Tutorial Chapter 3
Brownian Self-SimilarityWHY DO WE NEED IT?
In the previous lesson you were introduced to self-similar fractals. Letís look at one of them, called the Koch Snowflake. It is made by continiously substituting every line segment in a figure: _/\_ by smaller versions of it self. No matter how far you magnify this fractal, you will see a fragmented picture. Compared to a straight line, the Koch Snowflake is obviously better in describing a natural shape such as a coastline or a river. However, there is a major drawback to that. Have you ever seen such a perfectly symmetrical shape in an atlas? Obviously, normally self-similar fractals are too regular to be realistic. To make fractals more realistic, we use a different type of self-similarity called Brownian, or statistical self-similarity.
AND WHAT EXACTLY IS IT?
In 1828, Robert Brown was studying the motion of microscopic particles. What he discovered was named Brownian motion after him. If you plot the location of some particle at certain intervals of time, you will get a fragmented trajectory with lines randomly located in space.
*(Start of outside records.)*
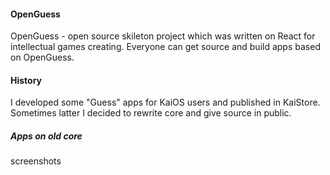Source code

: #### OpenGuess

OpenGuess - open source skileton project which was written on React for intellectual games creating. Everyone can get source and build apps based on OpenGuess.

#### History

I developed some "Guess" apps for KaiOS users and published in KaiStore. Sometimes latter I decided to rewrite core and give source in public.

##### Apps on old core

screenshots
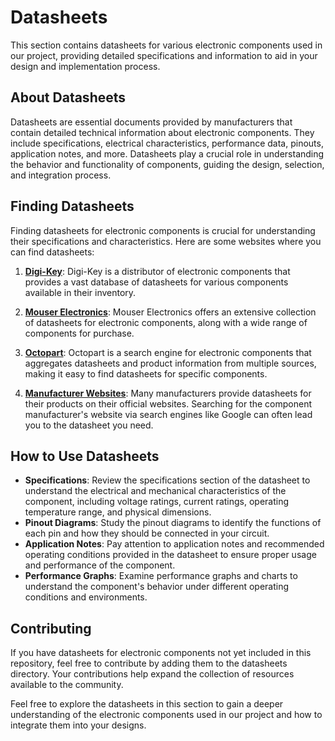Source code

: # Datasheets

This section contains datasheets for various electronic components used in our project, providing detailed specifications and information to aid in your design and implementation process.

## About Datasheets

Datasheets are essential documents provided by manufacturers that contain detailed technical information about electronic components. They include specifications, electrical characteristics, performance data, pinouts, application notes, and more. Datasheets play a crucial role in understanding the behavior and functionality of components, guiding the design, selection, and integration process.

## Finding Datasheets

Finding datasheets for electronic components is crucial for understanding their specifications and characteristics. Here are some websites where you can find datasheets:

1. **[Digi-Key](https://www.digikey.com/)**: Digi-Key is a distributor of electronic components that provides a vast database of datasheets for various components available in their inventory.

2. **[Mouser Electronics](https://www.mouser.com/)**: Mouser Electronics offers an extensive collection of datasheets for electronic components, along with a wide range of components for purchase.

3. **[Octopart](https://octopart.com/)**: Octopart is a search engine for electronic components that aggregates datasheets and product information from multiple sources, making it easy to find datasheets for specific components.

4. **[Manufacturer Websites](https://www.google.com/)**: Many manufacturers provide datasheets for their products on their official websites. Searching for the component manufacturer's website via search engines like Google can often lead you to the datasheet you need.

## How to Use Datasheets

- **Specifications**: Review the specifications section of the datasheet to understand the electrical and mechanical characteristics of the component, including voltage ratings, current ratings, operating temperature range, and physical dimensions.
- **Pinout Diagrams**: Study the pinout diagrams to identify the functions of each pin and how they should be connected in your circuit.
- **Application Notes**: Pay attention to application notes and recommended operating conditions provided in the datasheet to ensure proper usage and performance of the component.
- **Performance Graphs**: Examine performance graphs and charts to understand the component's behavior under different operating conditions and environments.

## Contributing

If you have datasheets for electronic components not yet included in this repository, feel free to contribute by adding them to the datasheets directory. Your contributions help expand the collection of resources available to the community.

Feel free to explore the datasheets in this section to gain a deeper understanding of the electronic components used in our project and how to integrate them into your designs.
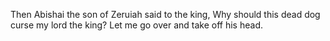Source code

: Then Abishai the son of Zeruiah said to the king, Why should this dead dog curse my lord the king? Let me go over and take off his head.
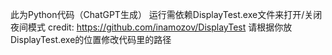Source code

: 此为Python代码（ChatGPT生成）
运行需依赖DisplayTest.exe文件来打开/关闭夜间模式 credit: https://github.com/inamozov/DisplayTest
请根据你放DisplayTest.exe的位置修改代码里的路径

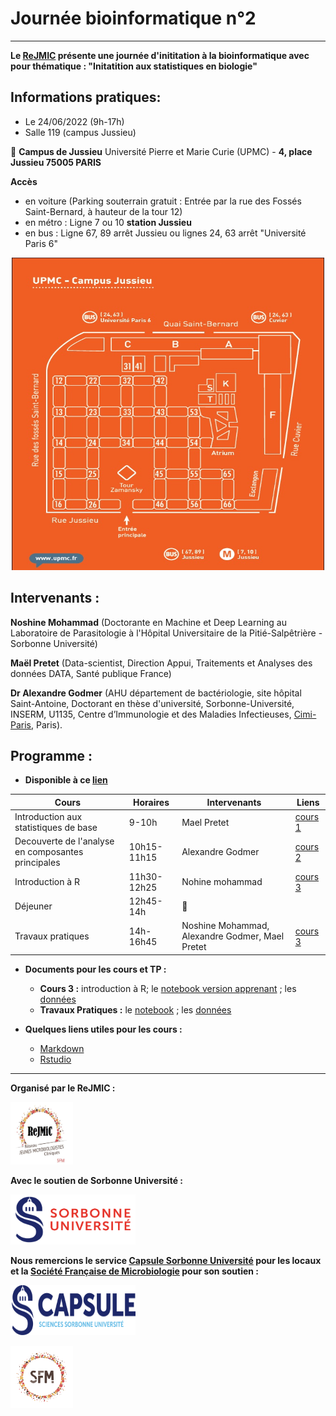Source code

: # Journée bioinformatique n°2
---

**Le [ReJMIC](https://www.sfm-microbiologie.org/presentation-de-la-sfm/sections-et-groupes-de-travail/rejmic/) présente une journée d'inititation à la bioinformatique avec pour thématique : "Initatition aux statistiques en biologie"**

## Informations pratiques:
- Le 24/06/2022 (9h-17h)
- Salle 119 (campus Jussieu)

:round_pushpin: **Campus de Jussieu** Université Pierre et Marie Curie (UPMC) - **4, place Jussieu 75005 PARIS**

**Accès**
- en voiture (Parking souterrain gratuit : Entrée par la rue des Fossés Saint-Bernard, à hauteur de la tour 12)
- en métro : Ligne 7 ou 10 **station Jussieu**
- en bus : Ligne 67, 89 arrêt Jussieu ou lignes 24, 63 arrêt "Université Paris 6"


<p align="center">
  <img src="Images/Planjussieu.jpeg" width="500" height="500">
</p>

## Intervenants :
**Noshine Mohammad** (Doctorante en Machine et Deep Learning au Laboratoire de Parasitologie à l'Hôpital Universitaire de la Pitié-Salpêtrière - Sorbonne Université)

**Maël Pretet** (Data-scientist, Direction Appui, Traitements et Analyses des données DATA, Santé publique France) 

**Dr Alexandre Godmer** (AHU département de bactériologie, site hôpital Saint-Antoine, Doctorant en thèse d'université, Sorbonne-Université, INSERM, U1135, Centre d’Immunologie et des Maladies Infectieuses, [Cimi-Paris](https://cimiparis.fr/), Paris). 

## Programme :

- **Disponible à ce [lien](Cours/Rejmic_intro_2022.pdf)**

|  Cours | Horaires  | Intervenants  | Liens  |
|---     |---        |---            |---     |
| Introduction aux statistiques de base|9-10h|Mael Pretet|[cours 1]()|
| Decouverte de l'analyse en composantes principales|10h15-11h15|Alexandre Godmer|[cours 2](Cours/AlexGodmer_cours_PCA.pdf)|   
| Introduction à R|11h30-12h25|Nohine mohammad|[cours 3](https://agodmer.github.io/StatistiquesR_ReJMICJournee2/Cours/TP_intro_R_correction.html)|
| Déjeuner |12h45-14h|:taco:|
|Travaux pratiques|14h-16h45|Noshine Mohammad, Alexandre Godmer, Mael Pretet|[cours 3]()|

- **Documents pour les cours et TP :**
  - **Cours 3 :** introduction à R; le [notebook version apprenant](Cours/TP_intro_R_correction_versionApprenant.Rmd) ; les [données](Data/Snore.txt)
  - **Travaux Pratiques :** le [notebook](https://agodmer.github.io/StatistiquesR_ReJMICJournee2/Cours/TP_ReJMIC2022.html) ; les [données](https://github.com/agodmer/MSData/tree/main/ShigaToxigenicEscherichia)

- **Quelques liens utiles pour les cours :**
  - [Markdown](https://blog.sqlbak.com/jupyter-notebook-markdown-cheatsheet)
  - [Rstudio](https://ourednik.info/maps/2019/03/14/premiers-pas-avec-r-et-rstudio/)

---
**Organisé par le ReJMIC :**
<p align="left">
  <img src="Images/logo_ReJMIC.PNG" width="100" height="100">
</p>

**Avec le soutien de Sorbonne Université :**
<p align="left">
  <img src="Images/Logo_Sorbonne_Universite.png" width="200" height="80">
</p>

**Nous remercions le service [Capsule Sorbonne Université](https://sciences.sorbonne-universite.fr/faculte/ufr-instituts-observatoires-ecoles/capsule)  pour les locaux et la [Société Française de Microbiologie](https://www.sfm-microbiologie.org/) pour son soutien :**

<p align="left">
  <img src="Images/logo-capsule-sciences-sorbonne-rvb.png" width="200" height="80">
</p>

<p align="left">
  <img src="Images/logo_sfm_mobile.png" width="100" height="100">
</p>
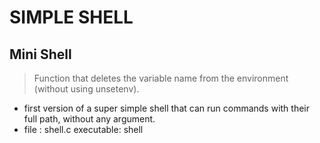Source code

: # SIMPLE SHELL

## Mini Shell

> Function that deletes the variable name from the environment (without using unsetenv).

- first version of a super simple shell that can run commands with their full path, without any argument.
- file : shell.c executable: shell

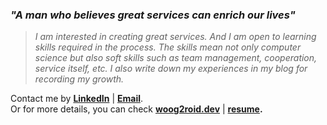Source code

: ### **_"A man who believes great services can enrich our lives"_**

> _I am interested in creating great services. And I am open to learning skills required in the process. The skills mean not only computer science but also soft skills such as team management, cooperation, service itself, etc. I also write down my experiences in my blog for recording my growth._

Contact me by **[LinkedIn](https://www.linkedin.com/in/woog2roid/)** | **[Email](mailto:wooguijung@korea.ac.kr)**.  
Or for more details, you can check **[woog2roid.dev](https://woog2roid.dev)** | **[resume](https://github.com/woog2roid).**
If you take one of these lines, you will find that it is made up of smaller lines as well. If you read the previous lesson, this should remind you of self-similarity. However, this self-similarity is different. Although each line is composed of smaller lines, the lines are random instead of being fixed.
Brownian self-similarity is found in plasma fractals. They are very useful in creating realistic coastlines and landscapes. In addition, the same concept was used to create a realistic model of the economy.